[Passage]
Build a capability fixture corpus by adrienlacombe · Pull Request #156 · AbdelStark/worldforge

adrienlacombe · 2026-05-04T06:22:30Z

Refs #135 (WF-B2). Builds on the provenance envelope shipped in #155.

Summary

Adds a packaged corpus of canonical input fixtures for the seven WorldForge provider capabilities (predict, reason, embed, generate, transfer, score, policy). Each capability ships exactly one valid_baseline.json plus at least two invalid_<reason> fixtures with distinct expected_error_pattern entries — 21 fixtures total.
Each fixture is a small JSON envelope (schema_version: 1) carrying an id, capability, data_class (synthetic | captured | host-supplied), expected outcome, expected error pattern, description, and a payload whose keys map directly onto the matching assert_*_conformance() keyword arguments — fixtures can be passed straight through without intermediate translation.
The corpus lives under src/worldforge/testing/fixtures/ so it ships with the wheel and is reachable through the public testing API.

[Source records]
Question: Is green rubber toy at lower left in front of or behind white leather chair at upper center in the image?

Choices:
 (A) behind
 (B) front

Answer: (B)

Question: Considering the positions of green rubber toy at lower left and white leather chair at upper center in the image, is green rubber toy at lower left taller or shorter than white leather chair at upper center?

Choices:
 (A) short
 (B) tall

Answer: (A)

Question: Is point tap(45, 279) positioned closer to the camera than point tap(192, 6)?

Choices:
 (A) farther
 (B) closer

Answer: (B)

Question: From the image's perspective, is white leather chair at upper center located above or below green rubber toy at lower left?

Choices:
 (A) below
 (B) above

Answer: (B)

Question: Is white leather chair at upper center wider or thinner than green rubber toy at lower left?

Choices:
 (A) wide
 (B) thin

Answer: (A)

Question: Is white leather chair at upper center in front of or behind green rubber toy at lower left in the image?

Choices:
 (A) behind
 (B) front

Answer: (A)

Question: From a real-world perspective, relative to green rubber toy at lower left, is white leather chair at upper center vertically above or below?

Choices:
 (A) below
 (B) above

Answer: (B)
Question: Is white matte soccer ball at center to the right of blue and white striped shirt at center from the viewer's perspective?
==
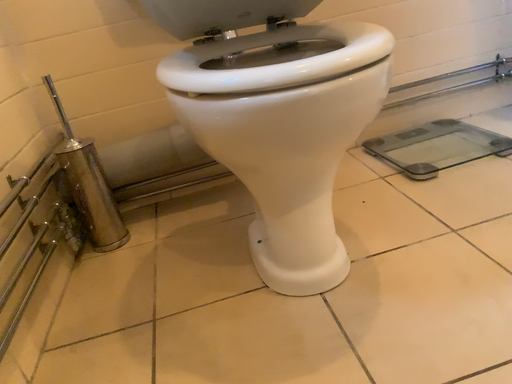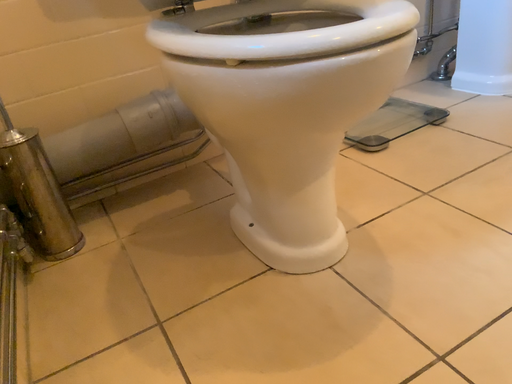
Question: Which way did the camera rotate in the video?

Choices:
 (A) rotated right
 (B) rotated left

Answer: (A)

[Goal of the exercise] Rewrite the section of the pull request description that opens with the words "Adds a packaged" and closes with "21 fixtures total.", switching "canonical" to "reference".

[Task solution]
Adds a packaged corpus of reference input fixtures for the seven WorldForge provider capabilities (predict, reason, embed, generate, transfer, score, policy). Each capability ships exactly one valid_baseline.json plus at least two invalid_<reason> fixtures with distinct expected_error_pattern entries — 21 fixtures total.